- **INSTRUCTIONS FOR THE TASK**: An exact transcription of every entry is required, with the images left out.
%%
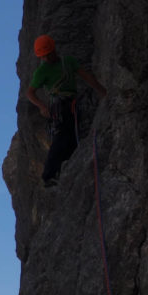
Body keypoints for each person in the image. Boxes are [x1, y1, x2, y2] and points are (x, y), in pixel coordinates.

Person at [26, 34, 108, 187]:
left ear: (53, 50)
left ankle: (66, 171)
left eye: (47, 55)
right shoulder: (42, 71)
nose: (46, 59)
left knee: (72, 137)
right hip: (59, 105)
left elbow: (86, 77)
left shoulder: (68, 61)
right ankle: (48, 175)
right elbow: (30, 93)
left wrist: (102, 92)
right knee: (62, 136)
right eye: (43, 56)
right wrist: (42, 106)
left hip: (72, 103)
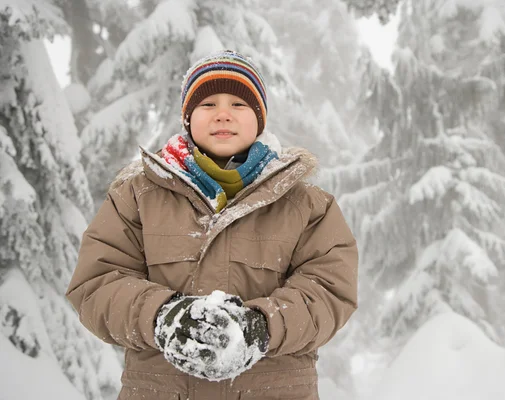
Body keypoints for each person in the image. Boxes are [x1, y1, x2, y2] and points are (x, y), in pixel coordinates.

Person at [66, 49, 358, 400]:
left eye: (238, 104)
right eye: (207, 105)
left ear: (259, 119)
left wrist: (260, 328)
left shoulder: (308, 206)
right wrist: (163, 316)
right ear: (188, 118)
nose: (223, 114)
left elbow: (329, 289)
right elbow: (97, 283)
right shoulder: (137, 196)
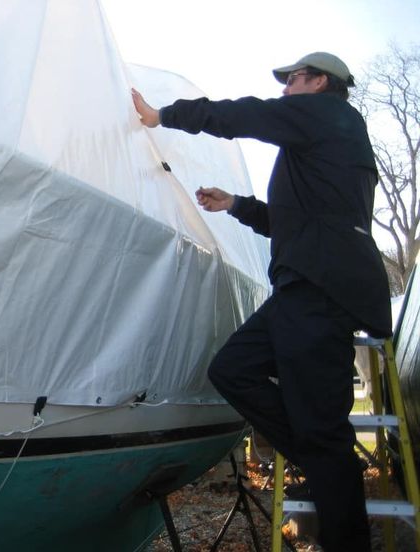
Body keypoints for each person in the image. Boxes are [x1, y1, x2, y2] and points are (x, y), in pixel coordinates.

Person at [132, 52, 391, 552]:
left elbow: (246, 115)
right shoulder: (322, 142)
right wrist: (236, 205)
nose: (285, 89)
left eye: (293, 79)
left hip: (321, 291)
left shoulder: (329, 114)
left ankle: (340, 510)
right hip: (302, 288)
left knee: (323, 435)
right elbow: (292, 222)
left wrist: (164, 115)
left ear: (320, 82)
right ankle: (322, 458)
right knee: (233, 369)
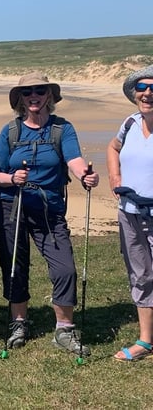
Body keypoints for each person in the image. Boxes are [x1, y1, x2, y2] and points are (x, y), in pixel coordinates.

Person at [0, 73, 98, 356]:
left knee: (65, 268)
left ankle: (64, 329)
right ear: (20, 99)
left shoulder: (62, 129)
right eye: (27, 92)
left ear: (49, 95)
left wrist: (84, 175)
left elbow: (74, 159)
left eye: (40, 90)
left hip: (49, 209)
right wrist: (13, 179)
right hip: (10, 206)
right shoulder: (10, 131)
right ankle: (19, 322)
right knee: (15, 267)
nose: (34, 95)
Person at [107, 65, 153, 361]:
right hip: (129, 211)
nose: (148, 93)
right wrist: (115, 179)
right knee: (141, 274)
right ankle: (146, 341)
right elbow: (113, 148)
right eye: (142, 88)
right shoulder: (130, 122)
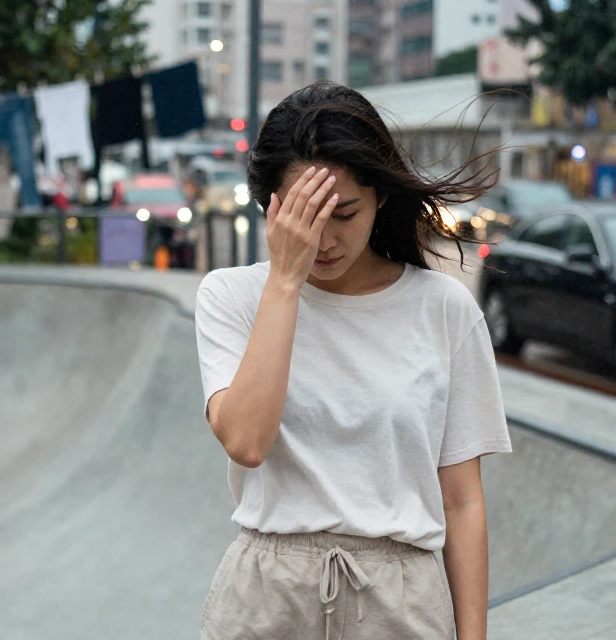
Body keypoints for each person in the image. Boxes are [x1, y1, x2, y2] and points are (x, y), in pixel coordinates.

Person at [193, 82, 511, 640]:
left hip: (401, 604)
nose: (325, 239)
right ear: (271, 207)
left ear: (381, 196)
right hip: (267, 601)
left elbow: (462, 502)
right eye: (304, 216)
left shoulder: (442, 309)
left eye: (344, 213)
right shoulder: (232, 298)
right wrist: (285, 282)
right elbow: (246, 441)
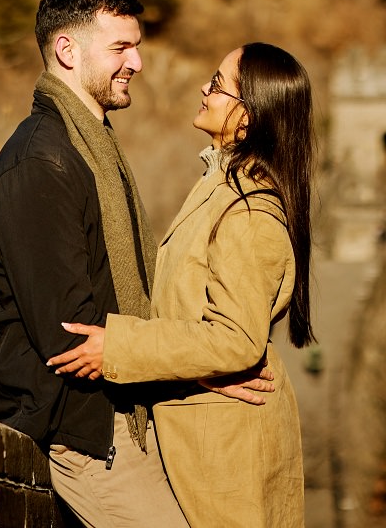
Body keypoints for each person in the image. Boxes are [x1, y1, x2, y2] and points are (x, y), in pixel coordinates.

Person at [48, 42, 316, 528]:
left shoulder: (250, 211)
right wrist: (192, 370)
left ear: (248, 117)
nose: (203, 89)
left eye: (217, 85)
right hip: (204, 432)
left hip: (228, 448)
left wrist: (118, 346)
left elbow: (234, 339)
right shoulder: (219, 187)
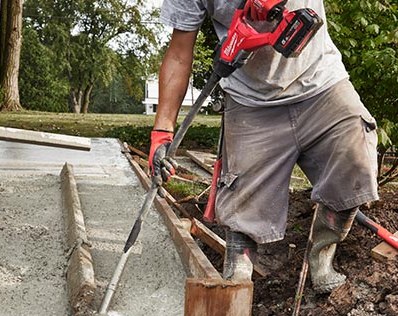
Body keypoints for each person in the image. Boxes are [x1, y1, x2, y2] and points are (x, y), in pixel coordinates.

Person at [150, 0, 379, 294]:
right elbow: (180, 54)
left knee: (355, 160)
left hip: (321, 82)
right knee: (241, 210)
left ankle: (322, 256)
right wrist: (162, 131)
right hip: (250, 99)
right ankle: (236, 283)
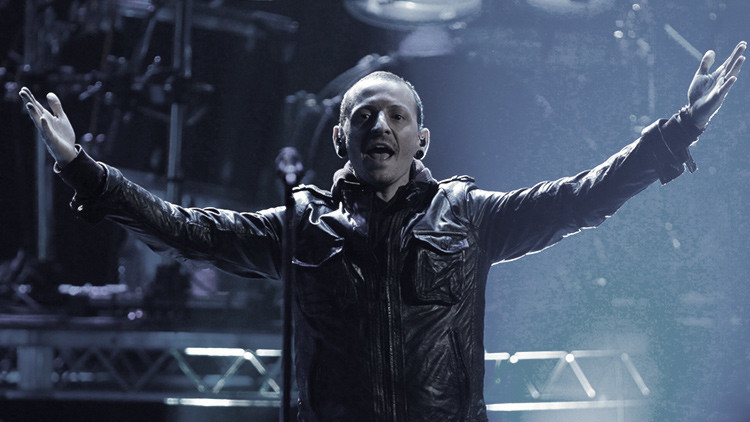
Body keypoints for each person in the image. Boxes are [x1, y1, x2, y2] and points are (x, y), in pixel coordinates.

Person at [18, 41, 746, 421]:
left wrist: (679, 130)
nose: (381, 125)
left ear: (422, 140)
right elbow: (186, 230)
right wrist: (83, 168)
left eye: (397, 115)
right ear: (342, 138)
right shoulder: (301, 228)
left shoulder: (471, 217)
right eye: (364, 114)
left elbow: (583, 197)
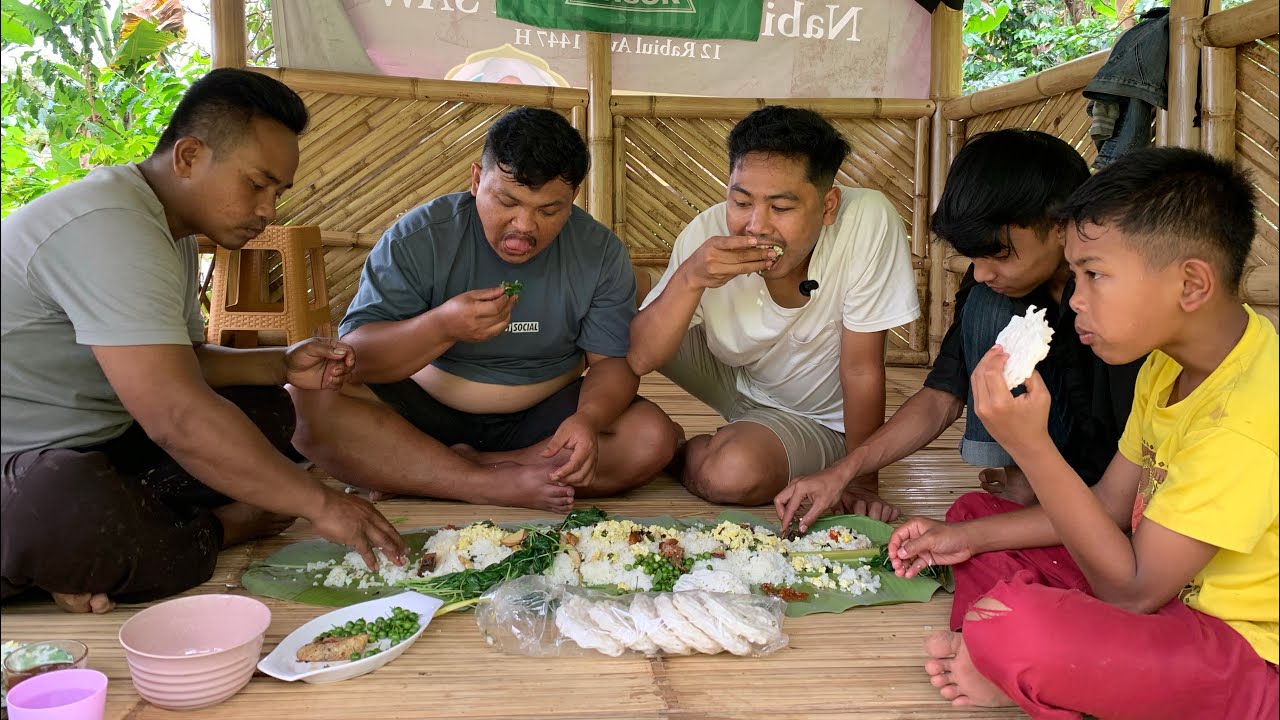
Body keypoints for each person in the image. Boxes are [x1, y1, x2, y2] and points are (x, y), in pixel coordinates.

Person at [890, 147, 1278, 719]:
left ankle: (1016, 666)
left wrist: (1031, 445)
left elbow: (1133, 590)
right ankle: (1020, 667)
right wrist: (968, 540)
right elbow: (1109, 505)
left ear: (1191, 284)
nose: (1075, 300)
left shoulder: (1246, 418)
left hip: (1235, 651)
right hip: (1153, 598)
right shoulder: (1168, 364)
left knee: (1018, 630)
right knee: (974, 518)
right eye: (1076, 275)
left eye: (1094, 274)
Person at [0, 68, 406, 614]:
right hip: (25, 464)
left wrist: (282, 364)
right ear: (189, 157)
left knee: (267, 414)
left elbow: (185, 363)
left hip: (103, 443)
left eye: (277, 192)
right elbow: (176, 416)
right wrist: (322, 503)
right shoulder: (110, 228)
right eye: (256, 184)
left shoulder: (172, 229)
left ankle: (89, 555)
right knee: (63, 500)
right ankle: (208, 530)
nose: (268, 210)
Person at [289, 107, 678, 513]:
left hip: (542, 417)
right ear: (477, 180)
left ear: (574, 197)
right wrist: (441, 326)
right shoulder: (421, 237)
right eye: (507, 201)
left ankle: (441, 472)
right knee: (304, 401)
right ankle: (486, 482)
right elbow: (356, 358)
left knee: (651, 438)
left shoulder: (599, 252)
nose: (524, 226)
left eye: (549, 210)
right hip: (423, 410)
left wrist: (589, 421)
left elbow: (610, 364)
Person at [776, 129, 1145, 530]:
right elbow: (941, 397)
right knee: (989, 302)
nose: (983, 272)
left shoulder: (1122, 299)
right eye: (974, 257)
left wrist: (968, 536)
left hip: (1125, 473)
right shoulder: (994, 282)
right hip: (1056, 460)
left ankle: (1037, 490)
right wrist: (843, 472)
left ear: (1059, 226)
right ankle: (1022, 480)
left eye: (999, 254)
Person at [627, 106, 921, 516]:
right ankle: (728, 434)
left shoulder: (866, 221)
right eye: (741, 201)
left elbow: (861, 369)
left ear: (829, 205)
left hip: (812, 417)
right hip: (733, 378)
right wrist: (690, 277)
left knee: (728, 474)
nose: (756, 225)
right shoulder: (708, 229)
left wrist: (860, 480)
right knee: (633, 303)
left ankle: (675, 449)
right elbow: (640, 356)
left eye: (781, 208)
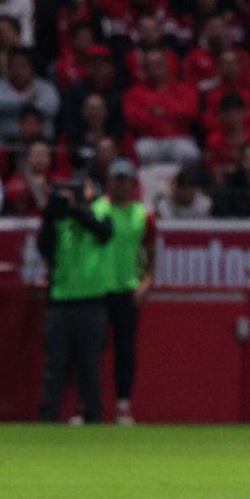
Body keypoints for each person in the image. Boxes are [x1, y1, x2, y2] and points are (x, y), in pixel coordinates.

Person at [37, 171, 114, 424]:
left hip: (92, 299)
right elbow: (44, 246)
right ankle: (48, 419)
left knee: (90, 367)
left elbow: (103, 232)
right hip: (61, 298)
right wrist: (49, 215)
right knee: (55, 366)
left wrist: (77, 209)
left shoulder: (101, 208)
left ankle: (93, 417)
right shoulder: (60, 214)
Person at [92, 160, 155, 426]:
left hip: (128, 290)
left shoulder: (143, 215)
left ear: (133, 183)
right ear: (110, 182)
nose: (120, 184)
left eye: (125, 179)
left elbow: (150, 253)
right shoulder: (97, 209)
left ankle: (123, 405)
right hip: (96, 288)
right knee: (91, 350)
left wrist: (146, 282)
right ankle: (89, 404)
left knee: (125, 350)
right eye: (116, 179)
%%
- **OUTPUT**:
Body keypoints for each person in the image. Boxes are [x1, y1, x2, y2] and points are (x, y), in pixel coordinates.

Person at [26, 34, 108, 187]:
left ear: (53, 50)
left ankle: (66, 171)
left eye: (47, 55)
right shoulder: (42, 71)
nose: (46, 59)
left knee: (72, 137)
right hip: (59, 105)
left elbow: (86, 77)
left shoulder: (68, 61)
right ankle: (48, 175)
right elbow: (30, 93)
left wrist: (102, 92)
right knee: (62, 136)
right eye: (43, 56)
right wrist: (42, 106)
left hip: (72, 103)
Body keypoints for each person in the image. Boxes are [x1, y1, x2, y2] and points are (x, y), in pixel coordinates.

Person at [66, 49, 358, 400]:
left eye: (238, 104)
right eye: (207, 105)
left ear: (259, 119)
left wrist: (260, 328)
left shoulder: (308, 206)
right wrist: (163, 316)
right ear: (188, 118)
nose: (223, 114)
left elbow: (329, 289)
right elbow: (97, 283)
right shoulder: (137, 196)
Body keypoints for each person in the image. Boxes are [x1, y1, x2, y2] and points are (x, y), in pixel coordinates.

Person at [132, 52, 391, 552]:
left elbow: (246, 115)
right shoulder: (322, 142)
right wrist: (236, 205)
nose: (285, 89)
left eye: (293, 79)
left hip: (321, 291)
left shoulder: (329, 114)
left ankle: (340, 510)
right hip: (302, 288)
left knee: (323, 435)
right elbow: (292, 222)
left wrist: (164, 115)
left ear: (320, 82)
right ankle: (322, 458)
right knee: (233, 369)
Body keypoints for each person in the image. Boxes are [x1, y1, x2, y2] and points are (x, y), in pixel coordinates.

Person at [0, 73, 98, 356]:
left knee: (65, 268)
left ankle: (64, 329)
right ear: (20, 99)
left shoulder: (62, 129)
right eye: (27, 92)
left ear: (49, 95)
left wrist: (84, 175)
left elbow: (74, 159)
left eye: (40, 90)
left hip: (49, 209)
right wrist: (13, 179)
right hip: (10, 206)
right shoulder: (10, 131)
right ankle: (19, 322)
right knee: (15, 267)
nose: (34, 95)
Person at [107, 65, 153, 361]:
right hip: (129, 211)
nose: (148, 93)
right wrist: (115, 179)
right knee: (141, 274)
right ankle: (146, 341)
right elbow: (113, 148)
right eye: (142, 88)
right shoulder: (130, 122)
Body keypoints for each person in the image. Boxes are [x1, y1, x2, y2] and points are (x, y), in pixel coordinates.

Person at [193, 82, 511, 640]:
left hip: (401, 604)
nose: (325, 239)
right ear: (271, 207)
left ear: (381, 196)
right hip: (267, 601)
left elbow: (462, 502)
right eye: (304, 216)
left shoulder: (442, 309)
left eye: (344, 213)
right shoulder: (232, 298)
right wrist: (285, 282)
right elbow: (246, 441)
Body keypoints for each person in the image. Boxes are [x1, y1, x2, y2] and points are (x, y), in pixel coordinates.

Person at [48, 42, 316, 528]:
left shoulder: (250, 211)
right wrist: (192, 370)
left ear: (248, 117)
nose: (203, 89)
left eye: (217, 85)
right hip: (204, 432)
left hip: (228, 448)
left wrist: (118, 346)
left elbow: (234, 339)
right shoulder: (219, 187)
Body keypoints for each person in the image. Boxes are [x1, y1, x2, y2] and points are (x, y), in pixel coordinates.

Person at [150, 0, 379, 294]:
right elbow: (180, 54)
left knee: (355, 160)
left hip: (321, 82)
right knee: (241, 210)
left ankle: (322, 256)
right wrist: (162, 131)
right hip: (250, 99)
right ankle: (236, 283)
Body keypoints for each person in the image. Boxes are [x1, y1, x2, y2] and points are (x, y), in pixel coordinates.

Person at [18, 41, 746, 421]:
left wrist: (679, 130)
nose: (381, 125)
left ear: (422, 140)
right elbow: (186, 230)
right wrist: (83, 168)
left eye: (397, 115)
right ear: (342, 138)
right shoulder: (301, 228)
left shoulder: (471, 217)
right eye: (364, 114)
left elbow: (583, 197)
Body keypoints for each person in the image. Boxes are [x1, y1, x2, y2] and points are (x, y), in pixel coordinates.

Person at [890, 147, 1278, 719]:
left ankle: (1016, 666)
left wrist: (1031, 445)
left elbow: (1133, 590)
right ankle: (1020, 667)
right wrist: (968, 540)
right elbow: (1109, 505)
left ear: (1191, 284)
nose: (1075, 300)
left shoulder: (1246, 418)
left hip: (1235, 651)
right hip: (1153, 598)
right shoulder: (1168, 364)
left knee: (1018, 630)
right knee: (974, 518)
right eye: (1076, 275)
left eye: (1094, 274)
Person at [0, 68, 406, 614]:
right hip: (25, 464)
left wrist: (282, 364)
right ear: (189, 157)
left knee: (267, 414)
left elbow: (185, 363)
left hip: (103, 443)
left eye: (277, 192)
right elbow: (176, 416)
right wrist: (322, 503)
right shoulder: (110, 228)
right eye: (256, 184)
left shoulder: (172, 229)
left ankle: (89, 555)
right knee: (63, 500)
right ankle: (208, 530)
nose: (268, 210)
Person at [289, 107, 678, 513]:
left hip: (542, 417)
right ear: (477, 180)
left ear: (574, 197)
right wrist: (441, 326)
right shoulder: (421, 237)
right eye: (507, 201)
left ankle: (441, 472)
right knee: (304, 401)
right ankle: (486, 482)
right elbow: (356, 358)
left knee: (651, 438)
left shoulder: (599, 252)
nose: (524, 226)
left eye: (549, 210)
right hip: (423, 410)
left wrist: (589, 421)
left elbow: (610, 364)
Person at [776, 129, 1145, 530]:
right elbow: (941, 397)
right knee: (989, 302)
nose: (983, 272)
left shoulder: (1122, 299)
right eye: (974, 257)
left wrist: (968, 536)
left hip: (1125, 473)
right shoulder: (994, 282)
right hip: (1056, 460)
left ankle: (1037, 490)
right wrist: (843, 472)
left ear: (1059, 226)
right ankle: (1022, 480)
left eye: (999, 254)
Person at [627, 106, 921, 516]:
right ankle: (728, 434)
left shoulder: (866, 221)
right eye: (741, 201)
left elbow: (861, 369)
left ear: (829, 205)
left hip: (812, 417)
right hip: (733, 378)
right wrist: (690, 277)
left knee: (728, 474)
nose: (756, 225)
right shoulder: (708, 229)
left wrist: (860, 480)
right knee: (633, 303)
left ankle: (675, 449)
right elbow: (640, 356)
left eye: (781, 208)
Body keypoints for each person in the image. Boxes are [x1, y1, x2, y2] and points are (x, y), in pixel coordinates.

Person at [37, 171, 114, 424]:
left hip: (92, 299)
right elbow: (44, 246)
right ankle: (48, 419)
left knee: (90, 367)
left elbow: (103, 232)
right hip: (61, 298)
right wrist: (49, 215)
right knee: (55, 366)
left wrist: (77, 209)
left shoulder: (101, 208)
left ankle: (93, 417)
right shoulder: (60, 214)
Person at [92, 160, 155, 426]:
left hip: (128, 290)
left shoulder: (143, 215)
left ear: (133, 183)
right ear: (110, 182)
nose: (120, 184)
left eye: (125, 179)
left elbow: (150, 253)
right shoulder: (97, 209)
left ankle: (123, 405)
right hip: (96, 288)
right knee: (91, 350)
left wrist: (146, 282)
right ankle: (89, 404)
left knee: (125, 350)
right eye: (116, 179)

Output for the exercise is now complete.